A counter-productive problem arises when such practices are done to a learner’s detriment. It would seem we now challenge our students to take tests and to compete rather than challenging them individually with more patience, understanding, and attention.  We time our students during tests and develop curricula which can fail a student for a semester of excellence but a poor final exam score.

Could it be that we would rather create a learning and testing environment that works against our students rather than serving them?  We want to challenge learners to learn, but are we challenging them the right way?
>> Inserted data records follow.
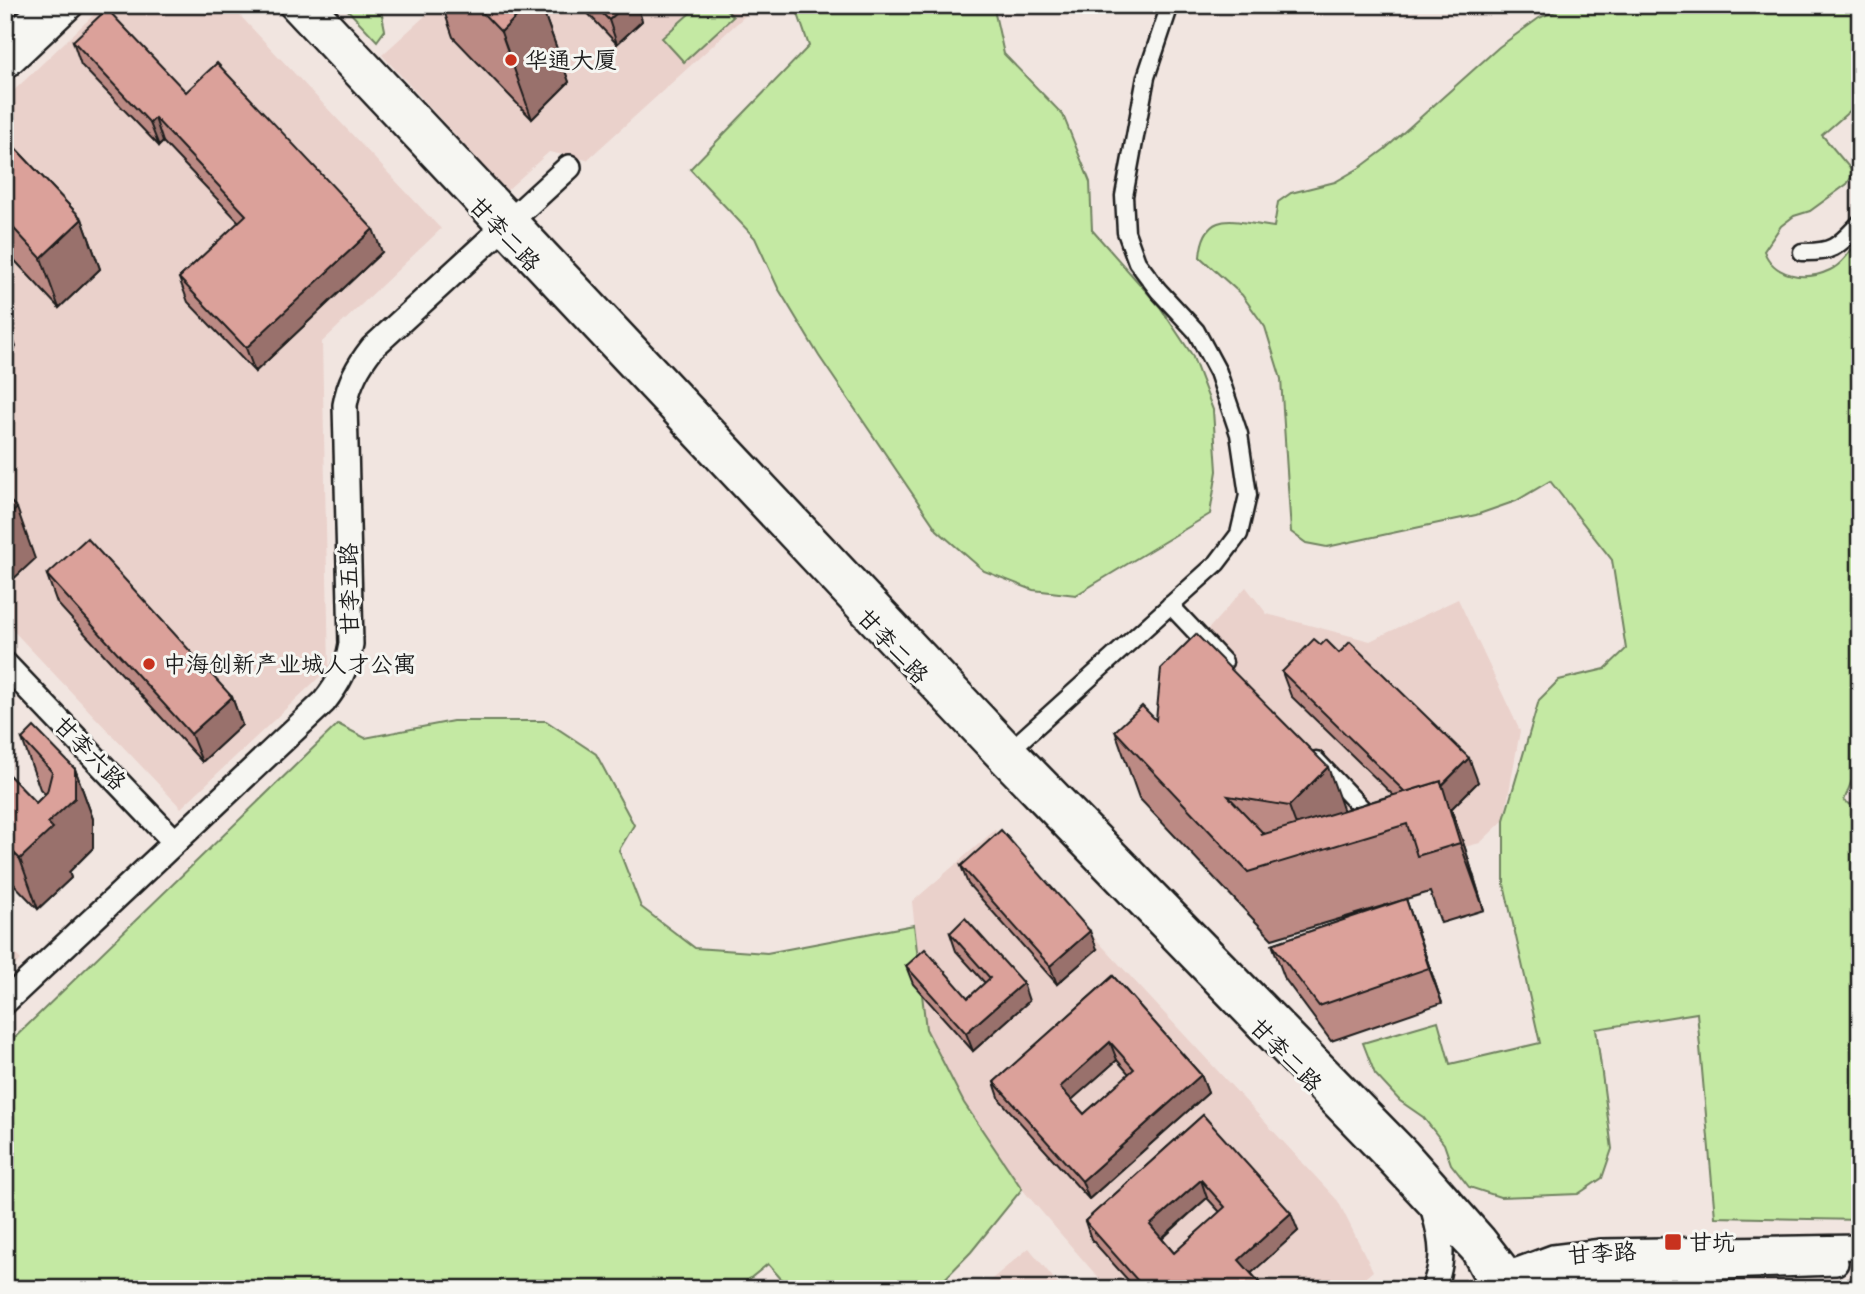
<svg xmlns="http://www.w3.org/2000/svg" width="1865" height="1294" viewBox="0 0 1865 1294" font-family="'Playpen Sans','LXGW WenKai TC',sans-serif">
  <rect width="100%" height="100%" fill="#f1e5e0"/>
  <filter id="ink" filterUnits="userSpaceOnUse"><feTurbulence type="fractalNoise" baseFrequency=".0143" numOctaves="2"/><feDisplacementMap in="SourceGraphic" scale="14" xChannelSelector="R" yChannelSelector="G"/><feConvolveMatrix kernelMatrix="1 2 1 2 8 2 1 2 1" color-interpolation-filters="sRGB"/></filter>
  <g filter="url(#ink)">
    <g fill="#ead1cb">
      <polygon points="104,5 230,5 441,229 322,342 329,668 181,808 5,622 5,99"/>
      <polygon points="437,5 757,5 587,160 549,152 506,191 382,55"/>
      <polygon points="1246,587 1267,614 1370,641 1458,599 1520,731 1504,820 1480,843 1394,865 1193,646"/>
      <polygon points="995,830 1338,1201 1373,1271 1352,1289 1108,1289 1022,1189 964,1103 926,1029 912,902"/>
      <polygon points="5,943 21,960 5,974"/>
      <polygon points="1029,1248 1062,1289 980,1289"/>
    </g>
    <g fill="#c4e9a3" stroke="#708260" stroke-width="2">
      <polygon points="343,5 380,5 385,30 377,41"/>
      <polygon points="699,5 722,5 733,17 684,62 662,38"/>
      <polygon points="795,5 993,5 1004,54 1063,115 1090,182 1092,230 1160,307 1192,355 1213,410 1217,471 1210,514 1076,595 1033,590 984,571 937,530 819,356 778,288 755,238 690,169 809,46"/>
      <path d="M 1569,5 L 1860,5 L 1860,102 L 1822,135 L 1854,173 L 1847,184 L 1810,211 L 1794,216 L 1781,226 L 1764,251 C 1774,277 1805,282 1830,270 C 1842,265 1852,249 1860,238 L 1860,759 L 1844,801 L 1860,809 L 1860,1220 L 1715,1217 L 1697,1013 L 1596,1029 L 1612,1149 L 1602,1178 L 1578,1194 L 1500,1197 L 1469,1187 L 1451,1164 L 1444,1144 L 1423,1117 L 1400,1101 L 1375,1074 L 1363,1043 L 1438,1021 L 1450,1064 L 1540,1043 L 1504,884 L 1504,820 L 1539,700 L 1559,680 L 1605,669 L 1626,649 L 1612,560 L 1550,481 L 1516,501 L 1476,515 L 1327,547 L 1306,543 L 1291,532 L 1281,379 L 1265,327 L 1242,295 L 1200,257 C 1204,206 1237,223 1274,227 L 1278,202 L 1291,193 L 1335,182 L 1361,167 L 1385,149 L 1499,47 L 1539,18 Z"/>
      <polygon points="453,721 546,721 596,754 634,825 619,850 641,907 695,948 767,953 914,925 926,1029 964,1103 1022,1189 971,1252 935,1289 790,1289 768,1264 737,1289 5,1289 5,1047 338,724 365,738"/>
    </g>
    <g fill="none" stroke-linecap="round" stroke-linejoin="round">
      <defs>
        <g id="street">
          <path d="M 1802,252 C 1834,253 1839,245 1860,223"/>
          <polyline points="1170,605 1224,662"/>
          <polyline points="1007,753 1217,563 1239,534 1248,495 1239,434 1218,372 1196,331 1158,290 1137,262 1126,232 1124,196 1146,77 1170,5"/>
          <polyline points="1316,760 1373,820"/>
        </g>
        <g id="secondary">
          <polyline points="290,5 1000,760 1392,1165 1473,1252 1493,1289"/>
          <polyline points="313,5 1013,748 1407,1151 1483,1237 1510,1272 1516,1287"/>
          <polyline points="5,42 44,5"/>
          <polyline points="5,68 72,5"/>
          <polyline points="5,664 175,842"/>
          <path d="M 5,1002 L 324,702 C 339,683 347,668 351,644 L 345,405 C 349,382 358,366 372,348 L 569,167"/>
          <polyline points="1496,1278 1553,1257 1602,1251 1860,1247"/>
          <path d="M 1433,1289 C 1445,1260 1442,1242 1434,1213"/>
          <polyline points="1513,1289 1549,1277 1576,1272 1836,1263"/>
        </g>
      </defs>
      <use href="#street" stroke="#1c1c1c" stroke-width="21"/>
      <use href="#secondary" stroke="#1c1c1c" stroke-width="28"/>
      <polyline stroke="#1c1c1c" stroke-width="2.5" stroke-dasharray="5 5" stroke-linecap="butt" points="1846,1280 1860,1280"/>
      <use href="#street" stroke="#f6f6f2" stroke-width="16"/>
      <use href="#secondary" stroke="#f6f6f2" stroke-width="23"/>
    </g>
    <g fill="#bc8a84" stroke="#1c1c1c" stroke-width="2" fill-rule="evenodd">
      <polygon points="442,5 541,5 569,82 532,119 453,37"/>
      <polygon points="580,5 637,5 642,21 617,44"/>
      <polygon points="73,41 186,92 382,252 255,372 188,302 179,278 239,222 163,142 159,146 81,65"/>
      <polygon points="5,137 82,219 100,269 59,308 5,250"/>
      <polygon points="47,575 232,697 242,725 202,762 57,603"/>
      <polygon points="1321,645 1339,653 1478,782 1451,809 1465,848 1484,910 1441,923 1430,892 1406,899 1442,1003 1331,1041 1285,979 1272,944 1403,900 1272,939 1139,798 1115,731 1156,720 1344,810 1393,795 1291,696 1282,672"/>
      <polygon points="22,739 75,769 93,819 93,848 69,872 71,878 38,909 5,875 5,771 36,803 45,794 40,789"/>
      <polygon points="961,866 1097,949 1057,984 968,884"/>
      <polygon points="950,933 1029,1001 973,1051 913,984 906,966 968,998 985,983 956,951"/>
      <path d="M 1113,976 L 1201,1075 L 1208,1093 L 1089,1199 L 1000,1100 L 994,1082 ZM 1117,1060 L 1129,1074 L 1084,1114 L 1071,1100 Z"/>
      <path d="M 1203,1115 L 1298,1231 L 1251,1273 L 1265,1289 L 1136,1289 L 1091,1239 L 1085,1221 ZM 1207,1198 L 1220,1212 L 1174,1253 L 1162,1239 Z"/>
    </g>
    <g fill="#99716c" stroke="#1c1c1c" stroke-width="2">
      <polygon points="528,5 541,5 569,82 532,119 501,32"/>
      <polygon points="625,5 637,5 642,21 617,44 609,20"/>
      <polygon points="155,118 163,142 159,146 150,123"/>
      <polygon points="82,219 100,269 59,308 41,258"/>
      <polygon points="373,229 382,252 255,372 246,348"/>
      <polygon points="5,318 16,347 5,357"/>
      <polygon points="17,508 35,559 7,585 5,580 5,519"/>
      <polygon points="232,697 242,725 202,762 191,734"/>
      <polygon points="1469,758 1478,782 1451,809 1465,848 1484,910 1460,843 1421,807"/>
      <polygon points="1328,767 1352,834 1307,854 1289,806"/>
      <polygon points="75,769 93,819 93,848 69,872 71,878 38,909 20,859"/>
      <polygon points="1406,899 1418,934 1442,1003 1429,968"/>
      <polygon points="1090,931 1097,949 1057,984 1050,966"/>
      <polygon points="1023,983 1029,1001 973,1051 966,1033"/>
      <polygon points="1110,1042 1117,1060 1066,1105 1060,1087"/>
      <polygon points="1201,1075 1208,1093 1089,1199 1082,1181"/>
      <polygon points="1201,1180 1207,1198 1156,1243 1150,1225"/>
      <polygon points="1291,1213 1298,1231 1246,1278 1239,1260"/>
    </g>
    <g fill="#dba19a" stroke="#1c1c1c" stroke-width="2" fill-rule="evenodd">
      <polygon points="475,5 528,5 501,32"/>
      <polygon points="594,5 625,5 609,20"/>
      <polygon points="107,9 186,92 217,63 373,229 246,348 179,278 246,215 155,118 150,123 73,41"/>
      <polygon points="5,137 82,219 41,258 5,219"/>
      <polygon points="5,496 17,508 5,519"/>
      <polygon points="87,538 232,697 191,734 47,575"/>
      <polygon points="1196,634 1328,767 1289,806 1228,796 1263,833 1261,835 1441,781 1460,843 1417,856 1407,824 1248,872 1115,731 1142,706 1156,720 1161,669"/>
      <polygon points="1314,639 1321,645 1326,640 1339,653 1350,642 1469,758 1442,785 1441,781 1405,792 1282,672"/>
      <polygon points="34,727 75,769 75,798 48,823 53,828 20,859 5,844 5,771 36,803 47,792 52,772 22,739"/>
      <polygon points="1001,830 1090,931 1050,966 961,866"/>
      <polygon points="1406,899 1429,968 1319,1006 1272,944"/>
      <polygon points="965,918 1023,983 966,1033 906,966 925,949 968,998 990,978 950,933"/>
      <path d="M 1113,976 L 1201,1075 L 1082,1181 L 994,1082 ZM 1110,1042 L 1134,1069 L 1084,1114 L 1060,1087 Z"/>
      <path d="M 1203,1115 L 1291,1213 L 1239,1260 L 1265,1289 L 1145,1289 L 1085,1221 ZM 1201,1180 L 1225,1207 L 1174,1253 L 1150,1225 Z"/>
    </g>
  </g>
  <g fill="#c8321e" stroke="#f6f6f2" stroke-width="2.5">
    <circle cx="511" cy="60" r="7"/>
    <circle cx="149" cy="664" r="7"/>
    <rect x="1664" y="1233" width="18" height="18" rx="3.5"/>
  </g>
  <g text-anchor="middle" stroke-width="6" stroke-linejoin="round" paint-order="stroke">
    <g font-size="23" fill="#1c1c1c" stroke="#f6f6f2" text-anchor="start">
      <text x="525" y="68">华通大厦</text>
      <text x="163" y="672">中海创新产业城人才公寓</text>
      <text x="1689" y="1250">甘坑</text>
    </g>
    <g font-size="23" fill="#1c1c1c" stroke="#f6f6f2">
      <text transform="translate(505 234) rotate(47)" y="8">甘李二路</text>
      <text transform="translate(349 589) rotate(-91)" y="8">甘李五路</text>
      <text transform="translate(893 646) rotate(47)" y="8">甘李二路</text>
      <text transform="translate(90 753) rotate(46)" y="8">甘李六路</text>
      <text transform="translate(1286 1055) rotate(46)" y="8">甘李二路</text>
      <text transform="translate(1602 1253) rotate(-4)" y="8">甘李路</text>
    </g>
  </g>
  <rect width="1865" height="1294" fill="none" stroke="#f6f6f2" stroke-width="28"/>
  <rect x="14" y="14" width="1837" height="1266" fill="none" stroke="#1c1c1c" stroke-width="2.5" filter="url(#ink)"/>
</svg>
For those born into such a competitive marketplace, the world of testing can be harsh and stressful.  Dadelleum® believes in improving such testing environments so as to not hinder learners.  DD® works with testing institutions to review administered exams and advises on best practices for learner success.  It’s important to challenge learners, but it’s also important to challenge ourselves to create a better learning environment for learners.  This is done through what is termed the DD® standard.  In just a few words, Dadelleum®’s method is to certify exams for quality first and, then, document related information, such as the information in the exam and the benchmarks it was designed to test.
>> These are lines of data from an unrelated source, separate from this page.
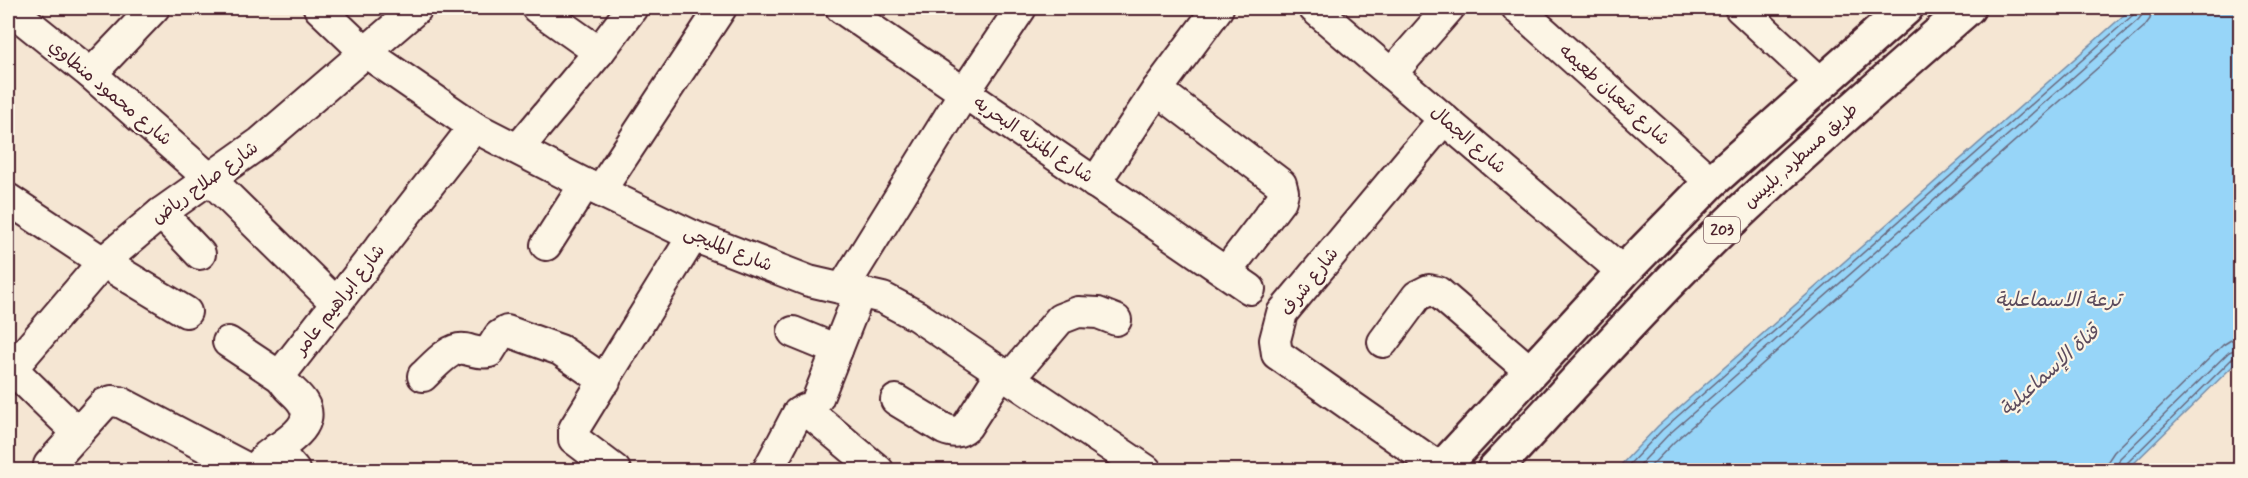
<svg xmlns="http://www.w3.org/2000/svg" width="2248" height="478" viewBox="0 0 2248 478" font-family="Mynerve,'Playpen Sans Arabic',sans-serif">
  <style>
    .water { fill: #97d5f8; stroke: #788ca6; stroke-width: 1.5 }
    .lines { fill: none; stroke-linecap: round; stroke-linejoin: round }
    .shore { stroke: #69687d; stroke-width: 1.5 }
    .street-casing { stroke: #4a1f2b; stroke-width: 34 }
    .primary-casing { stroke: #4a1f2b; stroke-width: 38 }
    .street { stroke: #fcf5e5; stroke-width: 30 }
    .primary { stroke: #fcf5e5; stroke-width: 33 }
    .labels { text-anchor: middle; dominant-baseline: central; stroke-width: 4.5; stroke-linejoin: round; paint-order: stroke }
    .shield { fill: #fcf5e5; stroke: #7f5f63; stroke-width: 1.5 }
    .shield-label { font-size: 16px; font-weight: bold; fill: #4a1f2b }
    .street-label { font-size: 18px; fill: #4a1f2b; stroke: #fcf5e5 }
    .water-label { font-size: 20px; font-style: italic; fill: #5d4c5e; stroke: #fcf5e5 }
  </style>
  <rect width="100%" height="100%" fill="#f5e6d3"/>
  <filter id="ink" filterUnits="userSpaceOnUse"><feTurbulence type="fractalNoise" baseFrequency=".0167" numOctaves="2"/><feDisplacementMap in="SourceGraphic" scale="12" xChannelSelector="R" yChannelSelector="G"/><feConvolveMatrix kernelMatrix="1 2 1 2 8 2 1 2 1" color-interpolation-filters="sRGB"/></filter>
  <g filter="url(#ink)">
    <path class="water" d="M2132,8H2240V359L2127,470H1616L1658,426Z"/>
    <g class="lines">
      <g class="shore">
        <path d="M1624,470L1662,430L2133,15L2136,8"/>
        <path d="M1635,470L1668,435L2138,20L2142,15L2143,8"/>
        <path d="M1647,470L1674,442L2144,27L2150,19L2152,8"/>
        <path d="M2107,470L2108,461L2114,452L2223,345L2231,340L2240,339"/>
        <path d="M2116,470L2120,458L2229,352L2240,348"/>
        <path d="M2124,470L2126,464L2234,357L2240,355"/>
      </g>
      <defs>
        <g id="street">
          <path d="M9,8L91,74L211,180L337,304"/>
          <path d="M319,8L365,52L474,127L585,184L693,236L809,281L883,298L917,316L1146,470"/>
          <path d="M537,8L599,52"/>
          <path d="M841,8L1250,289"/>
          <path d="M1314,8L1623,272"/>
          <path d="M1517,8L1711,182"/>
          <path d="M1740,8L1821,83"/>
          <path d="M91,74L154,8"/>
          <path d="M1391,74L1449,8"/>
          <path d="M1157,90L1281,184L1283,192L1281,200L1226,272"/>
          <path d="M518,149L599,52L632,8"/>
          <path d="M1095,183L1157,90L1218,8"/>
          <path d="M600,191L721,8"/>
          <path d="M8,199L103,262L186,312"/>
          <path d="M161,213L200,254"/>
          <path d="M546,245L585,184"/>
          <path d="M843,288L964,93L1021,8"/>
          <path d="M793,332L837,350"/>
          <path d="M228,342L282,378"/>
          <path d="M1383,342L1417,296L1429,290L1438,292L1531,372"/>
          <path d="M8,365L78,433"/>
          <path d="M8,373L103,262L161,213L261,142L417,8"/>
          <path d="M423,376C433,367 450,346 465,349C474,351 479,354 489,352L499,336L507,331L560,350L605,381"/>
          <path d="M1010,378L1060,319L1078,312L1098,313L1116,320"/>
          <path d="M818,398L860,292"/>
          <path d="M896,400L944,429C954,433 959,433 967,426L1001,373"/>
          <path d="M276,449L294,470"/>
          <path d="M49,465L104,404L112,401L120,402L250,470"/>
          <path d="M1441,469L1277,354L1275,340L1282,313L1444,119"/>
          <path d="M256,470C259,465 263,460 267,456C282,444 318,427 303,403C297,393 287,389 282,378L285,369L474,127"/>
          <path d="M615,470L574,439V429L693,236"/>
          <path d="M768,470L798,413L805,409L878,470"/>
        </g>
        <g id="primary">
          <path d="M1440,470L1623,272L1711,182L1906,8"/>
          <path d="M1494,470C1574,384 1653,295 1738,214C1813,143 1891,75 1968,8"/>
        </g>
      </defs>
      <use href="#street" class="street-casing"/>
      <use href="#primary" class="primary-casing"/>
      <use href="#street" class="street"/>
      <use href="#primary" class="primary"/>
    </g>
  </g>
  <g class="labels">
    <rect class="shield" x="1704" y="217" width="36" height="26" rx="4.5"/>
    <g class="shield-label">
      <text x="1722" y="230">203</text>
    </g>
    <g class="street-label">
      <text transform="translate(110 93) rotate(40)">شارع محمود منطاوي</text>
      <text transform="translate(1614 95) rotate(42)">شارع شعبان طعيمه</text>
      <text transform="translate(1033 140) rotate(34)">شارع المنزله البحريه</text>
      <text transform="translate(1468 140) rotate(41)">شارع الجمال</text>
      <text transform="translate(1801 156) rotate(-42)">طريق مسطرد, بلبيس</text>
      <text transform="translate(205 183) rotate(-36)">شارع صلاح رياض</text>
      <text transform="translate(728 249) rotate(22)">شارع المليجى</text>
      <text transform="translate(1310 282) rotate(-52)">شارع شرف</text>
      <text transform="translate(340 300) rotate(-52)">شارع ابراهيم عامر</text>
    </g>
    <g class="water-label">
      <text x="2058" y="300">ترعة الاسماعلية</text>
      <text transform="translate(2050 371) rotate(-42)">قناة الإسماعيلية</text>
    </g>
  </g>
  <rect width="2248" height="478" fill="none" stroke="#fcf5e5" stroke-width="30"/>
  <rect x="15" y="15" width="2218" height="448" fill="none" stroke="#4a1f2b" stroke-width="2" filter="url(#ink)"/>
</svg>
Question Quality & Construct Validity
In this area, the focus is on minimizing the use of confusingly constructed sentence-question language and ensuring that questions accurately measure what we believe them to measure.

Scoring Methods
In this area, the focus is on using sensible grade-scoring for tests and making sure scoring methods are balanced.

DD® Archival
In this area, the focus is on offering more comprehensive exam reports.  Dadelleum® stores copies of exams and lists out what benchmarks each exam is targeting.

It’s important to note that DD® makes no attempt to dictate how or what students are taught, and the DD® Standard does not attempt to alter established curricula. Institutions will continue to set their own benchmarks and educators should continue teaching as they see fit.  The DD® standard benefits everyone.  It assists educators in implementing better ways of helping their students.

Testing institutions that work to better testing in order to help learners are considered DD® approved or certified. With this status, testing institutions, educators, learners, and parents of learners may all have confidence in one another in that much is being done to enable the best learning environments possible.  Dadelleum® believes in testing for success, not stress.

Author:  Tevin A. Townsend

 

2 comments

  1. The way testing is done has reduced a vital public function (education) into a commodity. At some point the testing regime will have to change because too many kids are left behind which will be to societies detriment.